Tips on prenatal skin care

By Dr. Courtney Manser, Family Physician on December 16, 2013

We all hope for that pregnancy ‘glow’ that leaves our skin looking fresh and radiant. The reality of stretch marks, dark patches, red spots, dry, itchy skin and a face full of pimples leave many pregnant women feeling far from glowing. Find out what causes these common pregnancy induced skin conditions and what you can do about it.

Stretch Marks

We all hope to leave pregnancy free of them, but most of us are not so lucky. As your belly, breasts, buttocks and thighs stretch to accommodate the extra weight, your skin must stretch with it. Often times these purple marks will appear after a fast growth phase. Avoiding rapid weight gain through a well balanced diet and physical activity will help to minimize your risk. “Using a daily moisturizer may help prevent stretch marks from coming on,” says Dr. R. Mahler, dermatologist. After delivery, the marks will begin to fade to a pale colour and some may even become unnoticeable.

Acne

Early on in pregnancy, hormone levels rise, which leads to an increase in production of a natural skin oil called sebum. This, in turn, causes blocked pores, which are responsible for acne. First trimester breakouts are extremely common and hard to treat as many of the usual acne medications are off limits in pregnancy. “Topical tretinoids, oral tetracycline antibiotics, and hormone therapy such as the birth control pill should be avoided while pregnant,” says Dr. Mahler. “Luckily, topical benzyl peroxide with or without the addition of a topical antibiotic is a possible treatment option while pregnant. Speak with your physician before starting anything yourself.”

Pregnancy mask (Chloasma)

If you are a sun-worshipper, this unfortunate side effect of pregnancy should be on your radar. Melanin, which is responsible for dark pigmentation in skin, is stimulated by elevated hormone levels in pregnancy. When your skin is exposed to sunlight, dark patches can appear all over your body, especially your face. This ‘mask’ often lightens after pregnancy but may not go away completely. The same mechanism may cause a line from your pubic bone to your belly button called the linea nigra. “The best way to avoid this is frequent application of sunscreen with an SPF of 30 or greater when outdoors,” says Dr. Mahler. “If the facial discolouration is not gone a few months after delivery, speak to your physician about treatment options. They may recommend a bleaching cream or a topical tretinoid.”

Dry, itchy skin

Mild rashes and increased sensitivity of the skin can be quite normal in pregnancy, especially in areas that are stretching the most such as the abdomen. Pruritic urticarial papules and plaques of pregnancy (PUPPP) is a common disorder in pregnancy. A rash begins around the belly button and spreads out, causing intense itching. PUPPP is not harmful to Mom or Baby, but can be extremely irritating and may require a prescription steroid cream if the itch gets bad enough. “Although itchiness in pregnancy can be normal, see your physician if it become severe,” advises Dr. Mahler. “In rare instances, intense itching, especially of the hands and feet, late in pregnancy can be a sign of cholestasis of pregnancy. If untreated, it can be dangerous to both you and your baby.”

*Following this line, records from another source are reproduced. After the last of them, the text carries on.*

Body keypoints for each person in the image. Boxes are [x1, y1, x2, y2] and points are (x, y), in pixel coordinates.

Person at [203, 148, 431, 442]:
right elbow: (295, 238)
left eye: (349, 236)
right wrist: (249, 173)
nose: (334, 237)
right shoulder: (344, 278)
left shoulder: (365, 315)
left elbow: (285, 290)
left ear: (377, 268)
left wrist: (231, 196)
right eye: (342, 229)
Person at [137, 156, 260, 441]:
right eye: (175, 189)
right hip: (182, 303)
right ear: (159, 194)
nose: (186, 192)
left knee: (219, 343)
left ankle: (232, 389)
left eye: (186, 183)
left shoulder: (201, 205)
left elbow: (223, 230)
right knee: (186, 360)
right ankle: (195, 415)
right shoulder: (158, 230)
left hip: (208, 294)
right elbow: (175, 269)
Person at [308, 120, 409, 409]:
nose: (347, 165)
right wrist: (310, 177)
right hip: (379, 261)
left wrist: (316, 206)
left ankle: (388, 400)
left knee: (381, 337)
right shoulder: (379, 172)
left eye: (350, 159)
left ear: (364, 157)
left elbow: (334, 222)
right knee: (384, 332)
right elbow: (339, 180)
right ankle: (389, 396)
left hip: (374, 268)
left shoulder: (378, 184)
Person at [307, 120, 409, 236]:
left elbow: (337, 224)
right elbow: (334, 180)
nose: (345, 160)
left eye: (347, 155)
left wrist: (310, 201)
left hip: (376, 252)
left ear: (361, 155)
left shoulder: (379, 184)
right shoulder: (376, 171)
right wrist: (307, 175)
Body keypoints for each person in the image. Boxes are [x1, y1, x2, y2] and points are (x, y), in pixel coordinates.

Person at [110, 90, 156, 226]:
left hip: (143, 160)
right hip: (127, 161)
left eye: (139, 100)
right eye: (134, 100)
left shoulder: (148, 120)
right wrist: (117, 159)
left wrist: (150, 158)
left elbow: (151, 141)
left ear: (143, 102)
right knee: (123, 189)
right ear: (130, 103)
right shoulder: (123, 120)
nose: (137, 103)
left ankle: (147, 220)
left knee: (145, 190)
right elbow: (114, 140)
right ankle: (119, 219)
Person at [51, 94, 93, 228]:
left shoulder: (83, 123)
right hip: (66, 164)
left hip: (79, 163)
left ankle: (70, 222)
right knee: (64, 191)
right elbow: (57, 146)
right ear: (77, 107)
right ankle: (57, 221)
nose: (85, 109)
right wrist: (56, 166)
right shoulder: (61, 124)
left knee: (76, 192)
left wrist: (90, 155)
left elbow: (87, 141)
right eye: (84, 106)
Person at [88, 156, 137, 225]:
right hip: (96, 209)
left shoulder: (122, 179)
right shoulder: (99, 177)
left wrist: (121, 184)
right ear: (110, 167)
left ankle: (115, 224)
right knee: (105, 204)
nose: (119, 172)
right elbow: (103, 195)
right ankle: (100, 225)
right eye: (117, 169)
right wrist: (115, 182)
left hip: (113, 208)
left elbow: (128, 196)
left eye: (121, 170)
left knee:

Spider nevi, spider veins and varicose veins

As estrogen levels rise, red, spider-like markings may start to appear, especially on your face, neck and chest. These are called spider nevi. They are caused by dilated blood vessels close to the skin and will seem to disappear when you put pressure on their centre. They’re not harmful, and luckily they do go away after delivery. They should not be confused with spider veins, however, which unfortunately are chronic. Spider veins usually appear on the lower extremities and  are caused by blood pooling from veins with poor flow. Varicose veins are just a larger version of spider veins. “There are excellent treatments for spider veins and varicose veins; however, they generally come at a cost. Wearing compression stockings during pregnancy will help with any discomfort you have from them, and may help prevent their onset,” says Dr. Mahler. Always speak to your physician before starting any medication, even if it’s topical. Remember, skin blunders during pregnancy are common so you’re not alone! If you follow this advice, you’ll get your glow back soon enough.